Mole removal is generally very easy, very safe and very fast. As with any surgical procedure, there is a risk of infection. Some patients may adversely react to anesthesia, although most mole removals are done with local anesthetic which lessens this risk. There may be some scarring but many scars will fade as time passes. The mole may grow back, which means you will have to have it removed again. And you may also have some redness, swelling or discomfort for a short period.
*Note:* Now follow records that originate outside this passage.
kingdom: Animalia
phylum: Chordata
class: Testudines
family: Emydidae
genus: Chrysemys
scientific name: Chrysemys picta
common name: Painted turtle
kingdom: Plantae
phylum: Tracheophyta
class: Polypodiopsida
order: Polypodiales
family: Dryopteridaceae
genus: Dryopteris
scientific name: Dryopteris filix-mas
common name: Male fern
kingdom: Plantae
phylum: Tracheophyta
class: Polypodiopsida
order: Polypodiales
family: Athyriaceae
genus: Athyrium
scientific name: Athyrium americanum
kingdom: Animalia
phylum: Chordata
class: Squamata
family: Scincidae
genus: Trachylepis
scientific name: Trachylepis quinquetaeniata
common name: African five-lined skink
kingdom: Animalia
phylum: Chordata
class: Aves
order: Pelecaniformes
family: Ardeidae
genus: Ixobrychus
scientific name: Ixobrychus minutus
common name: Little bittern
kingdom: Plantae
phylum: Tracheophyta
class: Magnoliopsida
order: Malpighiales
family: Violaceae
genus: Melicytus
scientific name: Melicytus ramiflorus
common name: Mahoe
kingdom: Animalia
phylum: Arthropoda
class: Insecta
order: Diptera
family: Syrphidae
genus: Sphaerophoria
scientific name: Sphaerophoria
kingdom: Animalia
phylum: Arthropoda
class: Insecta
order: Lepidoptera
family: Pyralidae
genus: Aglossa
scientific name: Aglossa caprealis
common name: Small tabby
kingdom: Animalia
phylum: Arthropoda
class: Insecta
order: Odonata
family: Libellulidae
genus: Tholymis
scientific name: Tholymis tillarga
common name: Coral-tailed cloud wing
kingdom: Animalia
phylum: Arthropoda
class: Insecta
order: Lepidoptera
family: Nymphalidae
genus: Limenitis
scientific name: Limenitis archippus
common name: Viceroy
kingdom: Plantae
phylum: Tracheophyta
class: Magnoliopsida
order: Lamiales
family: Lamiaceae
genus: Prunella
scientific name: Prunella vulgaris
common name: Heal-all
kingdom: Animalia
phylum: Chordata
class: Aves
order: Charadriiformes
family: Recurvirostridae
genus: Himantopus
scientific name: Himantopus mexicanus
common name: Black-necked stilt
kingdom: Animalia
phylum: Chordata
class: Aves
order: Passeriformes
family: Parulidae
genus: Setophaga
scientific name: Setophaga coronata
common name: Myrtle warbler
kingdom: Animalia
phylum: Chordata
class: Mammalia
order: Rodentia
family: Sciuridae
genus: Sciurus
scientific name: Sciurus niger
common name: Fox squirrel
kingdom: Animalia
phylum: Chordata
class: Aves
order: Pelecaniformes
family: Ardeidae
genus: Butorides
When you consider that thousands of people die every year from neglected moles that turn into deadly melanoma, these side effects seem to be a minor price to pay.
Be sure to interview your doctors carefully. Dermatologists and plastic surgeons are all trained in mole removal but some have more experience than others. Do your research, get referrals from family and friends, and choose your doctor wisely. Now that you have seen all the mole removal options that are available to you, there is no good reason to avoid getting your moles taken care of as soon as possible. It could potentially save your life.